Research on a multi-task monitoring method for shrimp vitality assessment
摘要
In intensive high-density recirculating aquaculture systems, real-time detection of shrimp vitality and death time estimation are critical technical challenges for ensuring production efficiency and product quality. The decay of dead shrimp rapidly pollutes water, making timely death time determination essential to pinpoint pollution sources, reduce the time dead shrimp remain in the water, and mitigate the risk of mass mortality. This study proposes a multi-task monitoring method based on an improved YOLOv11 framework, aiming to enable non-destructive, precise discrimination of shrimp vitality and dynamic prediction of time of death. The core contributions of this research include the following: First, an image dataset comprising three shrimp vitality—living, half-dead, and dead—was constructed, and an Enhanced Feature Correlation Fusion (EFC) module was introduced to optimize the multi-scale feature fusion capacity of the YOLOv11 model. This enhancement enables high-accuracy object detection under complex underwater conditions, achieving an mAP@0.5 of 0.941 and an F1-score of 0.937 on the test set. Second, this study incorporates keypoint detection techniques to accurately capture the spatial dynamics of the shrimp’s head, mid-body point, and tail endpoint, thereby calculating the curling angle that characterizes the progression of rigor mortis. To investigate the influence of environmental factors, comparative experiments were conducted in parallel under saline and freshwater conditions.

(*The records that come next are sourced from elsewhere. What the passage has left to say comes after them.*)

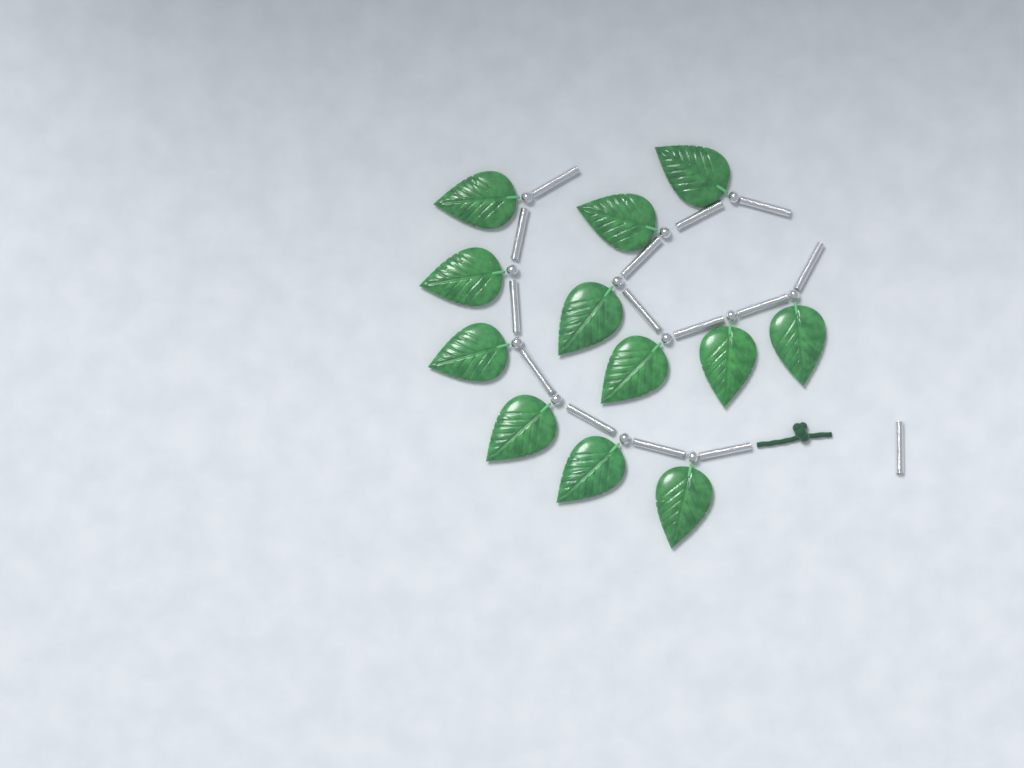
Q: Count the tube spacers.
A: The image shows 15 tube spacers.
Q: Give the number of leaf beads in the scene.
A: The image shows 12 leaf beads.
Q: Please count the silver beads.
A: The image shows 12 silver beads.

Results indicate that salinity differences significantly affect curling rates through osmotic mechanisms, with freshwater environments slowing the process. Finally, a time-of-death prediction model constructed via polynomial regression achieved a mean absolute error of 6.3 min between predicted values and actual recorded times. By integrating computer vision with biomechanical principles, this study provides an intelligent monitoring solution that unifies state recognition and temporal inference for industrialized aquaculture systems.